I expect academia to have more appetite for AI safety work that looks like (adversarial) robustness, mechanistic interpretability, etc, than alignment qua alignment. From the outside, it doesn’t seem very unlikely for academia to do projects similar to what Redwood Research does, for example.
Though typical elite academics might also be distracted by shiny publishable projects rather than be as focused/dedicated on core problems, compared to e.g. Redwood. This is somewhat counterbalanced by the potential of academia having higher quantity and possibly quality of high-end intellectual horsepower/rigor/training.
The thing that probably won’t get funding is aligning a fully autonomous agent with the implicit interests of all humans (not just trainers), which generalizes to the ex-risk problem.
I think getting agents to robustly do what the trainers want would be a huge win.
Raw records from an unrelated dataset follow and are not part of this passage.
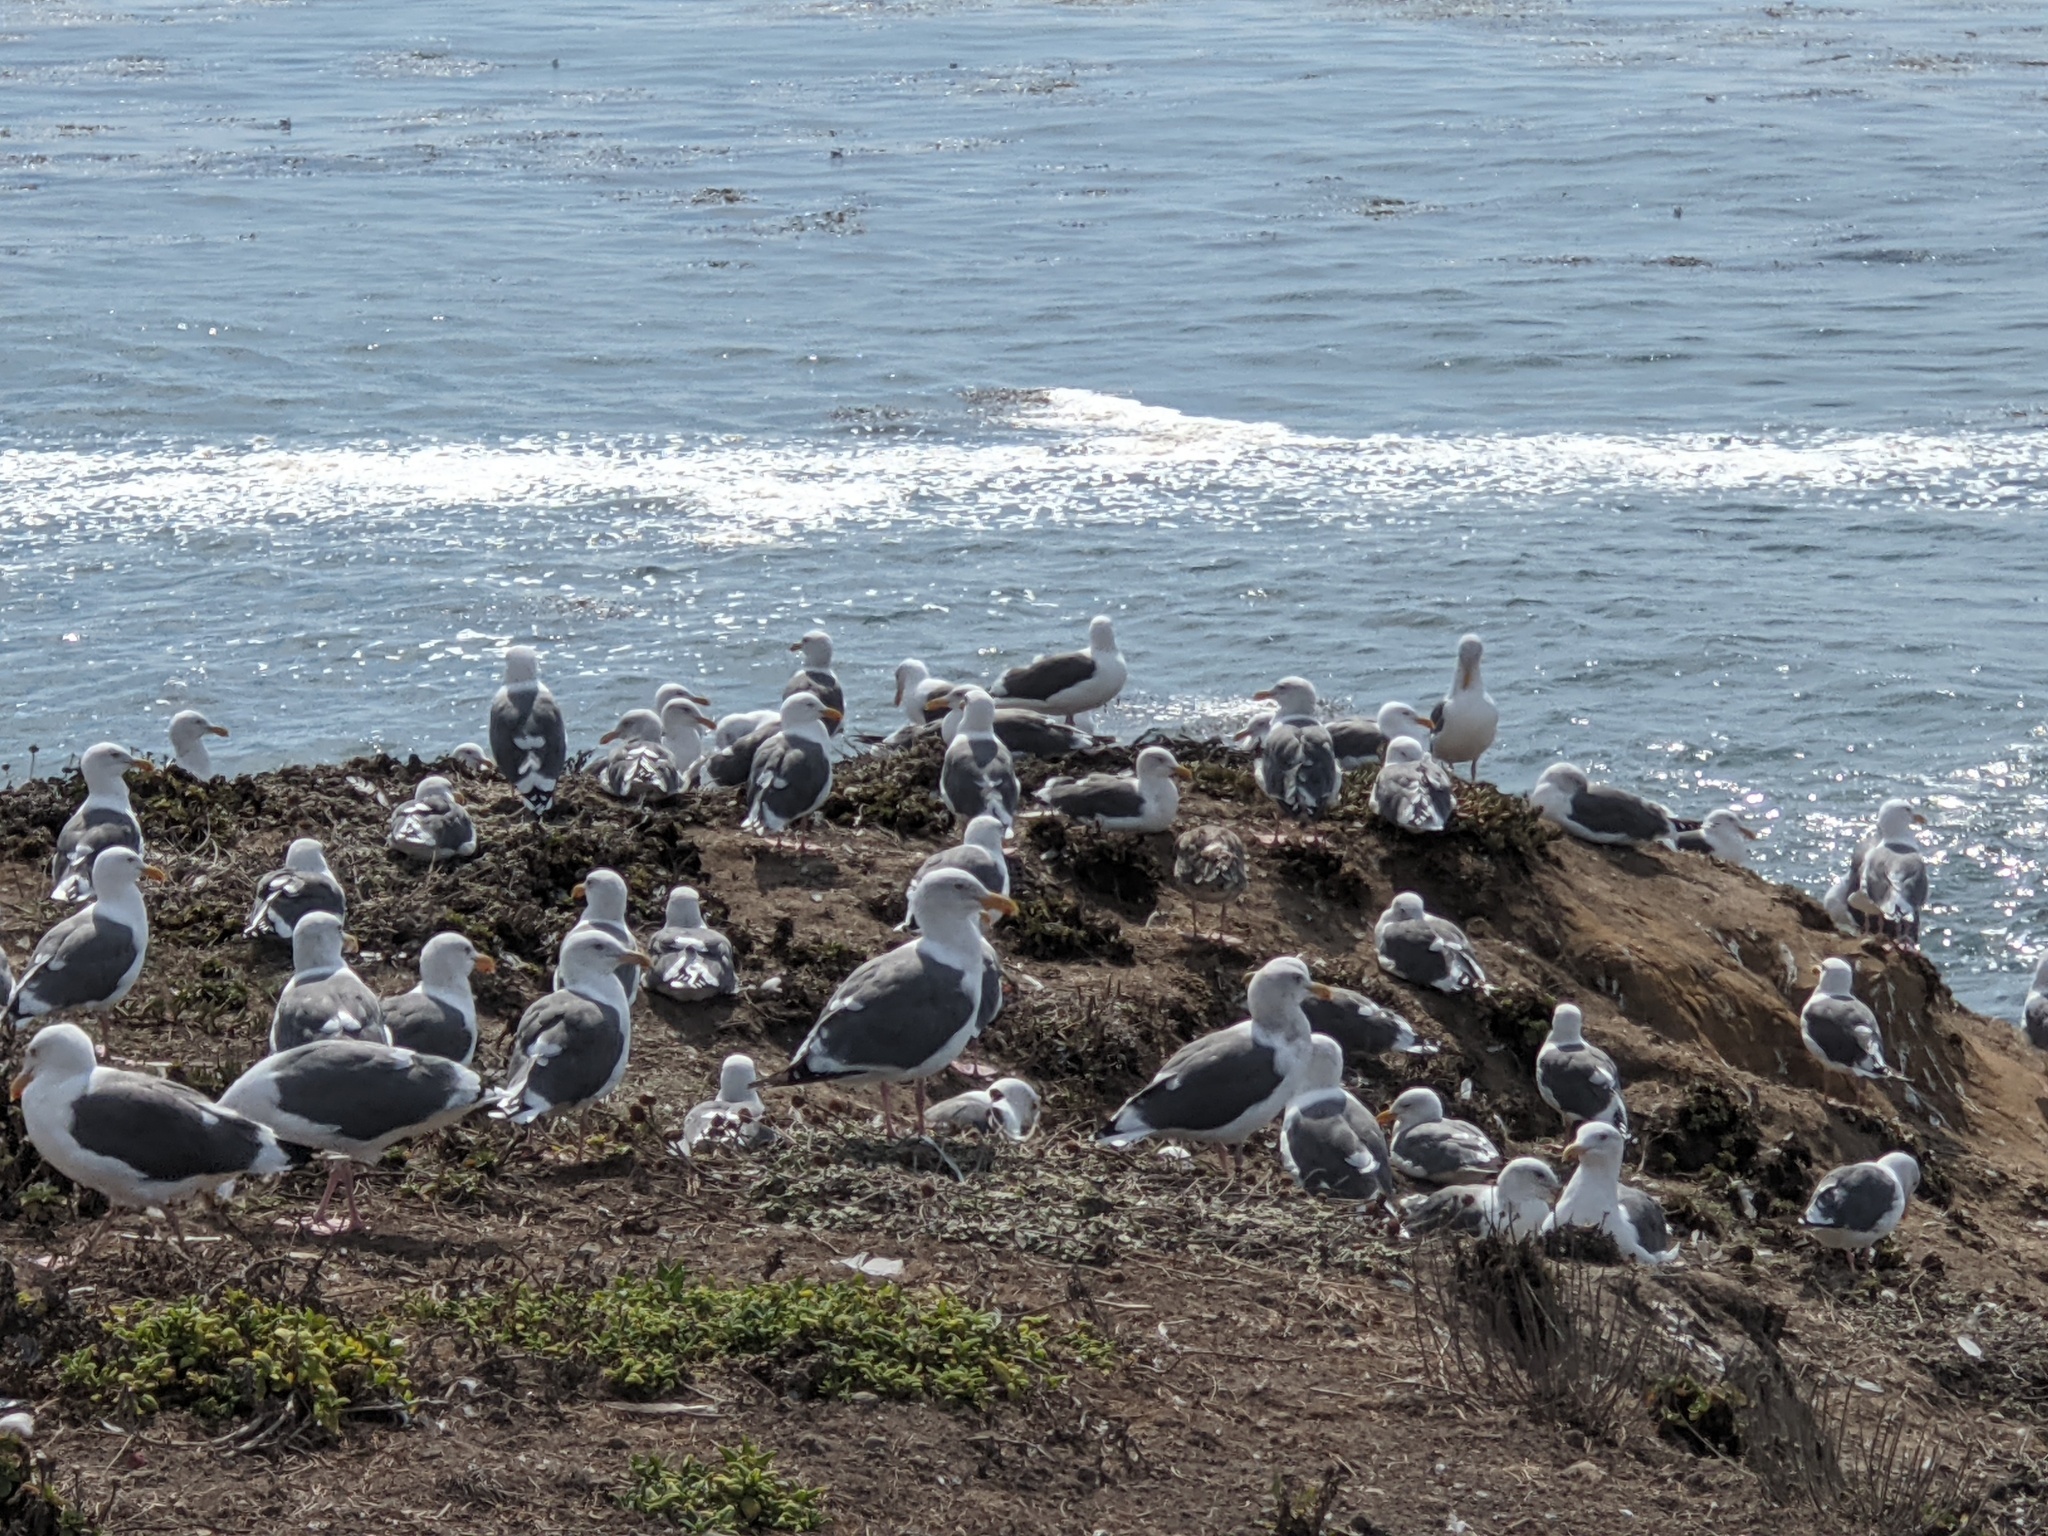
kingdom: Animalia
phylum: Chordata
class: Aves
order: Charadriiformes
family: Laridae
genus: Larus
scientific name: Larus occidentalis
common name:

Instilling the right values conditional upon being able to instill any reasonable values seems like a) plausibly an easier problem, b) not entirely (or primarily?) technical, and c) a reasonable continuation of existing nontechnical work in AI governance, moral philosophy, political science, and well, having a society.
I think getting agents to robustly do what the trainers want would be a huge win.
I want to mention that I sort of conjecture that this is the best result alignment can realistically get, at least without invoking mind-control/controlling of values directly, and that societal alignment is either impossible or trivial, depending on the constraints.
Hmm again it depends on whether you’re defining “alignment” narrowly (the technical problem of getting superhumanly powerful machines to robustly attempt to do what humans actually want) or more broadly (eg the whole scope of navigating the transition from sapiens controlling the world to superhumanly powerful machines controlling the world in a way that helps humans survive and flourish)
If the former, I disagree with you slightly; I think “human values” are possibly broad enough that some recognizably-human values are easier to align than others. Consider the caricature of an amoral businessman vs someone trying to do principled preference utilitarianism for all of humanity.
If the latter, I think I disagree very strongly. There are many incremental improvements short of mind-control to make the loading of human values go more safely, eg, having good information security, theoretical work in preference aggregation, increasing certain types of pluralism, basic safeguards in lab and corporate governance, trying to make the subjects of value-loading to be of a larger set of people than a few lab heads and/or gov’t leaders, advocacy for moral reflection and moral uncertainty, (assuming slowish takeoff) trying to make sure collective epistemics don’t go haywire during the advent of ~human-level or slightly superhuman intelligences, etc.
I expect academia to have more appetite for AI safety work that looks like (adversarial) robustness, mechanistic interpretability, etc, than alignment qua alignment. From the outside, it doesn’t seem very unlikely for academia to do projects similar to what Redwood Research does, for example.
Though typical elite academics might also be distracted by shiny publishable projects rather than be as focused/dedicated on core problems, compared to e.g. Redwood. This is somewhat counterbalanced by the potential of academia having higher quantity and possibly quality of high-end intellectual horsepower/rigor/training.
I think getting agents to robustly do what the trainers want would be a huge win. Instilling the right values conditional upon being able to instill any reasonable values seems like a) plausibly an easier problem, b) not entirely (or primarily?) technical, and c) a reasonable continuation of existing nontechnical work in AI governance, moral philosophy, political science, and well, having a society.
I want to mention that I sort of conjecture that this is the best result alignment can realistically get, at least without invoking mind-control/controlling of values directly, and that societal alignment is either impossible or trivial, depending on the constraints.
Hmm again it depends on whether you’re defining “alignment” narrowly (the technical problem of getting superhumanly powerful machines to robustly attempt to do what humans actually want) or more broadly (eg the whole scope of navigating the transition from sapiens controlling the world to superhumanly powerful machines controlling the world in a way that helps humans survive and flourish)
If the former, I disagree with you slightly; I think “human values” are possibly broad enough that some recognizably-human values are easier to align than others. Consider the caricature of an amoral businessman vs someone trying to do principled preference utilitarianism for all of humanity.
If the latter, I think I disagree very strongly. There are many incremental improvements short of mind-control to make the loading of human values go more safely, eg, having good information security, theoretical work in preference aggregation, increasing certain types of pluralism, basic safeguards in lab and corporate governance, trying to make the subjects of value-loading to be of a larger set of people than a few lab heads and/or gov’t leaders, advocacy for moral reflection and moral uncertainty, (assuming slowish takeoff) trying to make sure collective epistemics don’t go haywire during the advent of ~human-level or slightly superhuman intelligences, etc.